STATED TASK 1: Reproduce word for word the passage of the -toolexec proposal that opens with the words containing "For example, instead" and closes with "a separate issue.".

PAGE TEXT:
★ ★ ★ ★

Go: proposal: cmd/go: allow -toolexec tools to opt in to build caching

Created on 31 Aug 2020 · 14Comments · Source: golang/go

From go help build:

        -toolexec 'cmd args'
                a program to use to invoke toolchain programs like vet and asm.
                For example, instead of running asm, the go command will run
                'cmd args /path/to/asm <arguments for asm>'.

-toolexec is a very powerful flag to control or modify how Go's toolchain programs get run. The classic use case is for development of Go itself; for example, using a program to measure how much CPU and wall time each compiler and linker invocation takes, or to insert a debugger in a particular toolchain program execution.

Issue https://github.com/golang/go/issues/27628 already covers an existing problem: right now, the use of -toolexec does not invalidate the build cache, which is a problem in both of the examples above. We agree that that bug should be fixed, but consider it to be a separate issue.

However, we argue that it would be reasonable for a toolexec program's output to be cached when the program is deterministic. The use case we have in mind is tools which alter a Go build predictably; for example, a code obfuscator which modifies the arguments passed to the compiler and linker in a deterministic and reproducible way. Without caching, such a tool is extremely slow, especially for big projects with many packages.

The way go build handles caching properly for go tool compile seems to be to first ask it compile -V=full, which shows the compiler's full version, and then use that as part of the cache key. This means that the "package build" operations will need to be run again if the compiler version changes or if the input changes, but not otherwise.

We propose adding similar functionality when using -toolexec. For example, when running go build -toolexec=mytool, the Go tool would run the tool with a well defined version flag like mytool -toolversion, similar to the compiler's -V=full. If it returns a non-zero exit code, we do no caching at all, which would align with the non-deterministic use cases in https://github.com/golang/go/issues/27628. If the command succeeds, its output is added to the cache key, and proper build caching takes place.

We think this is the best of both worlds, because current non-deterministic toolexec programs would continue to use no caching at all, while other Go-specific complex tools could take advantage of the build cache.

We should also define the bare minimum of information for a -toolversion flag to report. go tool compile -V=full seems to include the toolchain's version as well as the compiler's package build ID:

$ go tool compile -V=full
compile version devel +54e18f1c2a Fri Aug 28 20:01:41 2020 +0000 buildID=DU3bt_lJqYe1kVhgbnOf/1cyl58sUXfIZ9K-RctHM/5cl10_pQMFsyS4FJFGwM/fqivXvY1n7nVWhRpqqqP

We realise that this proposal is somewhat far-fetched, and the easy answer might be "-toolexec was never meant for this kind of use". However, we argue that it opens up a very exciting world of possibilities in Go tooling, especially with tools that closely integrate with the toolchain itself to alter builds.

https://github.com/golang/go/issues/29430 is a related proposal, but it also has a very different objective. It proposes an entirely new interface for code rewriting tools, which is yet to be defined. We simply propose to improve the existing -toolexec interface in a very specific and backwards-compatible way. We also think both features could coexist; not all build-altering tools will simply need to alter source code - for example, the code obfuscator shown above also enforces some linker flags like -w -s.

★ ★ ★ ★

EXERCISE MATERIALS:
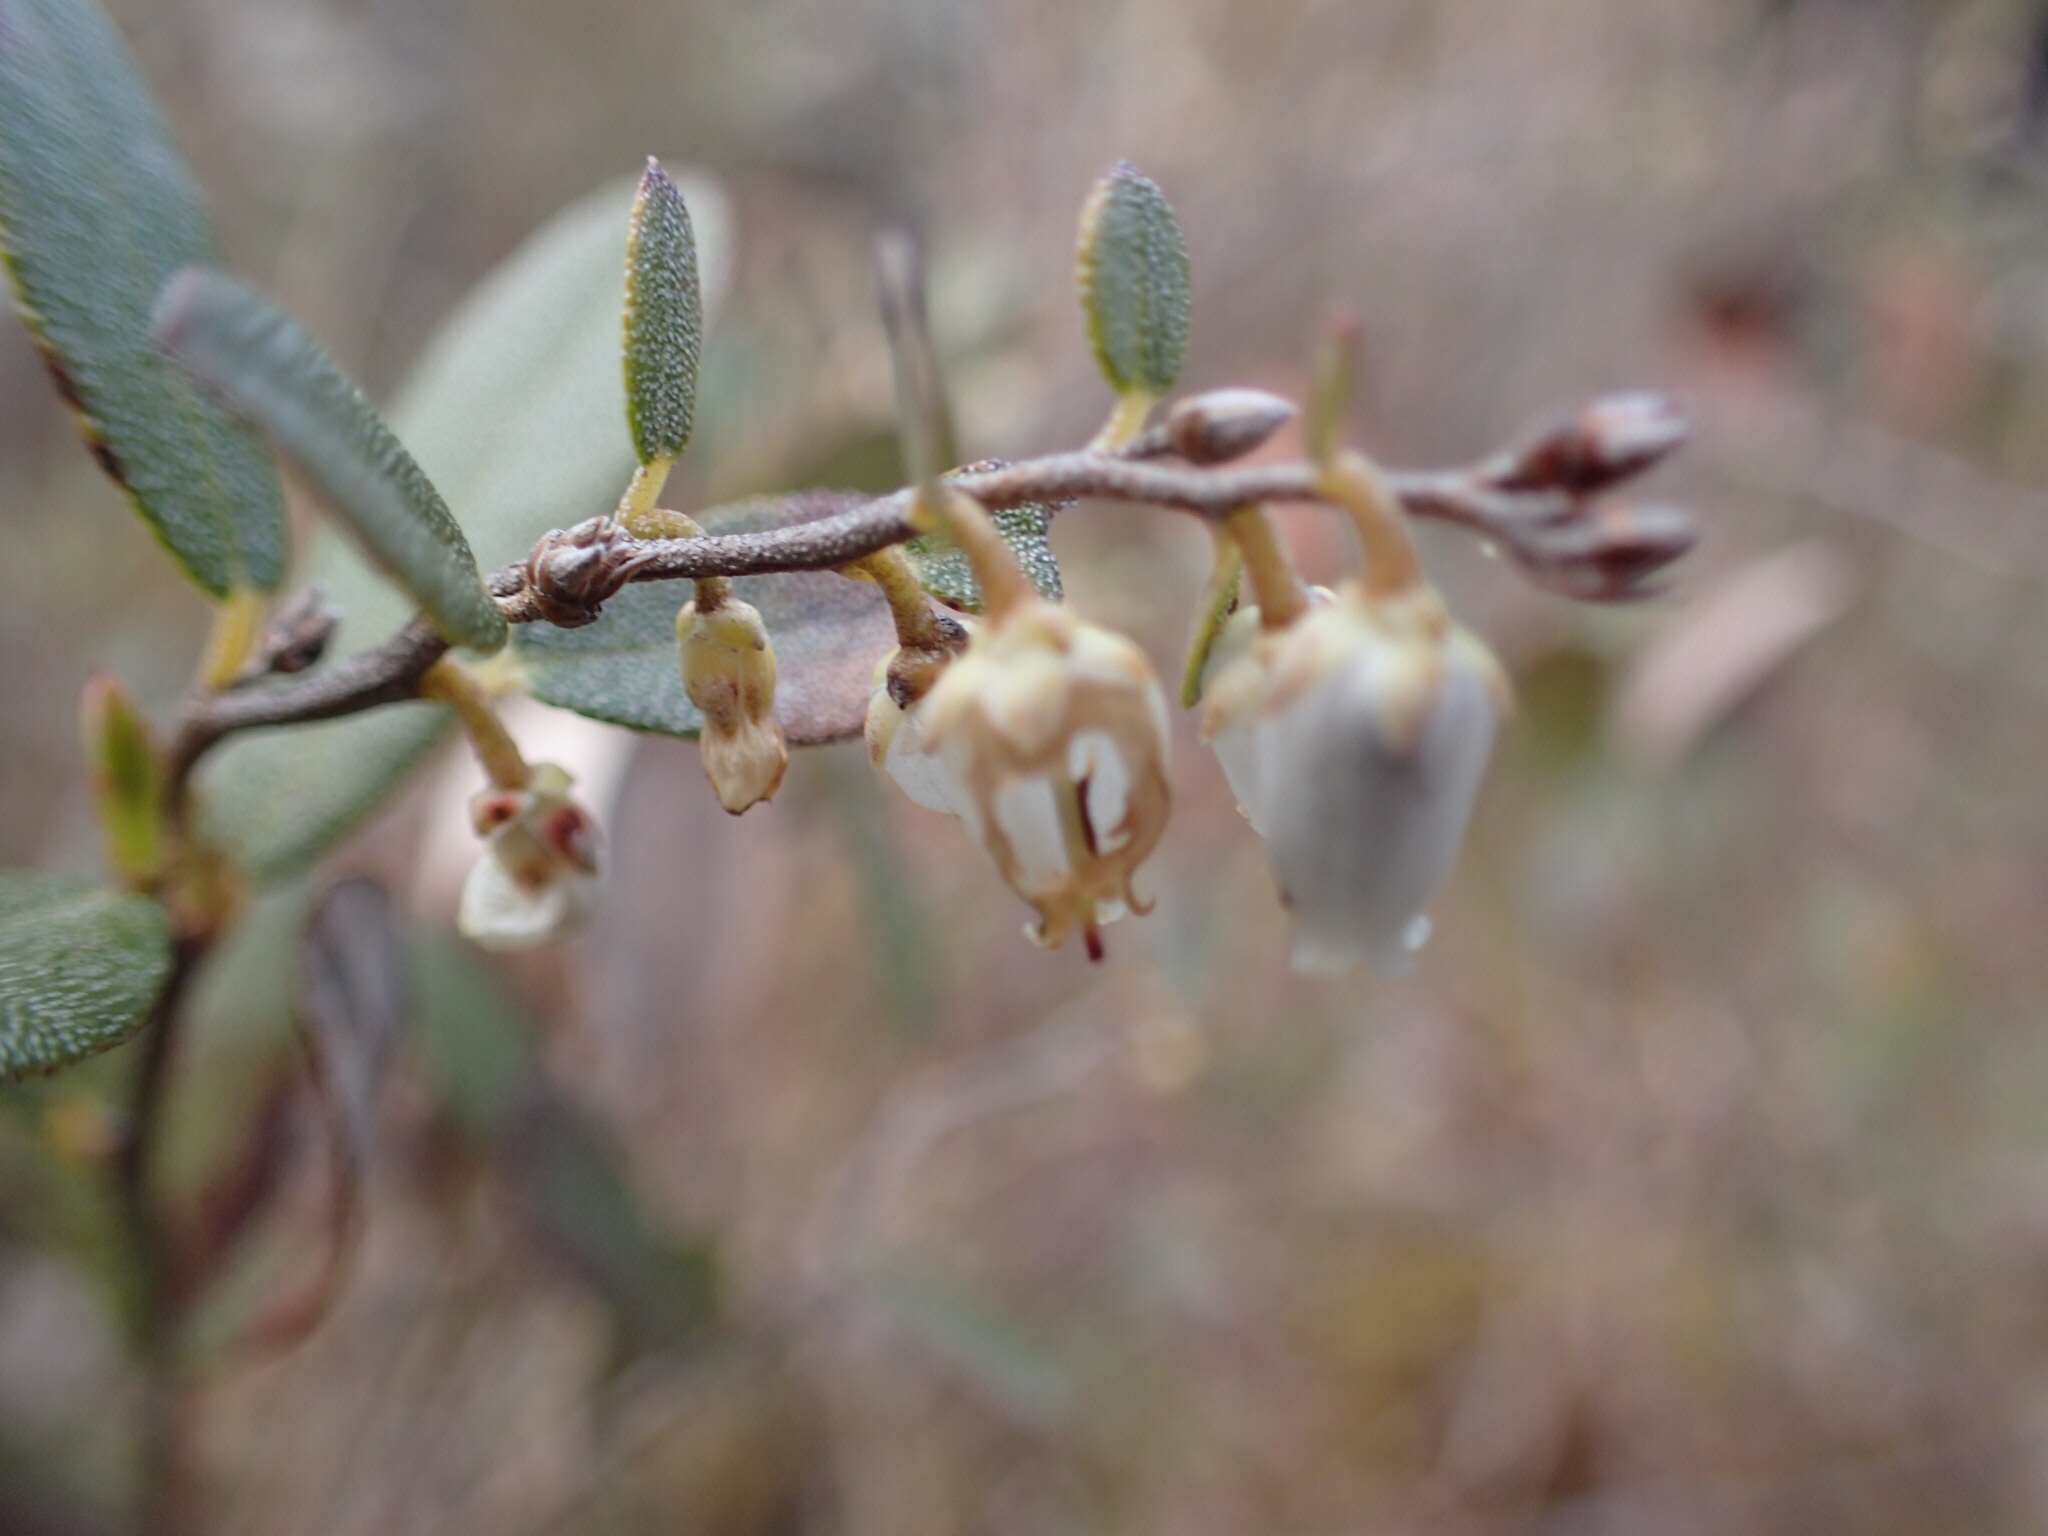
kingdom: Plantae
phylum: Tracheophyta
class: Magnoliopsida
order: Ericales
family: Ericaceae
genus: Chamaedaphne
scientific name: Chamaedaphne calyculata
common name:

★ ★ ★ ★

STATED TASK 2: Turn every line of the records above into a numbered list, leaving out blank lines and the pictures.

TASK ANSWER 1:
For example, instead of running asm, the go command will run
                'cmd args /path/to/asm <arguments for asm>'.

-toolexec is a very powerful flag to control or modify how Go's toolchain programs get run. The classic use case is for development of Go itself; for example, using a program to measure how much CPU and wall time each compiler and linker invocation takes, or to insert a debugger in a particular toolchain program execution.

Issue https://github.com/golang/go/issues/27628 already covers an existing problem: right now, the use of -toolexec does not invalidate the build cache, which is a problem in both of the examples above. We agree that that bug should be fixed, but consider it to be a separate issue.

TASK ANSWER 2:
1. kingdom: Plantae
2. phylum: Tracheophyta
3. class: Magnoliopsida
4. order: Ericales
5. family: Ericaceae
6. genus: Chamaedaphne
7. scientific name: Chamaedaphne calyculata
8. common name:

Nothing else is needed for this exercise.